During a visit to the Cobb family mausoleum in December 1960, Stump alleged that Cobb told him about the murder of his father, and pointed the finger at his mother. But at the time of the film, Stump claimed that another man was responsible.
The Stump autobiography came out a few months after Cobb's death. The autobiography (My Life in Baseball by Ty Cobb) painted Ty in a sympathetic light. Thirty years later, however, Stump published a new book (Cobb: A Biography), which offered a very negative and unsympathic portrait of Cobb. In 1994 the writing of the book was used as the basis for a film starring Tommy Lee Jones as Cobb and Robert Wuhl as Stump.

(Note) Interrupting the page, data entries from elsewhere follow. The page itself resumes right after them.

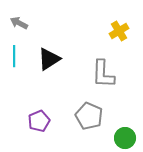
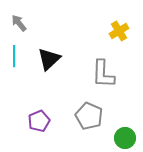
gray arrow: rotated 24 degrees clockwise
black triangle: rotated 10 degrees counterclockwise
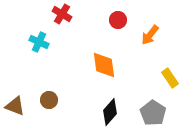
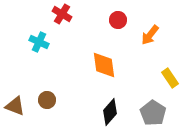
brown circle: moved 2 px left
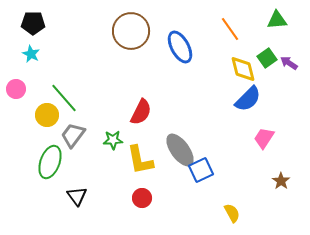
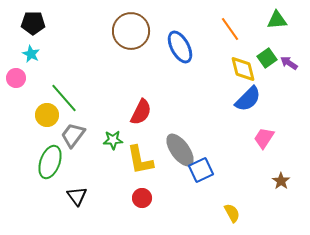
pink circle: moved 11 px up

In 2010, an article by William R. "Ron" Cobb (no relation to Ty) in The National Pastime, official publication of the Society for American Baseball Research, accused Al Stump of extensive forgeries of Cobb-related documents and diaries and even of having falsely claimed to possess a shotgun used by Cobb's mother to kill his father (in a well-known incident officially ascribed to her having mistaken him for an intruder). The shotgun later came into the hands of noted memorabilia collector Barry Halper, but in reality Cobb's father had been killed by a pistol. The article further accused Stump of numerous false statements about Cobb in his last years, most of which were sensationalistic in nature and intended to cast Cobb in an unflattering light.[2]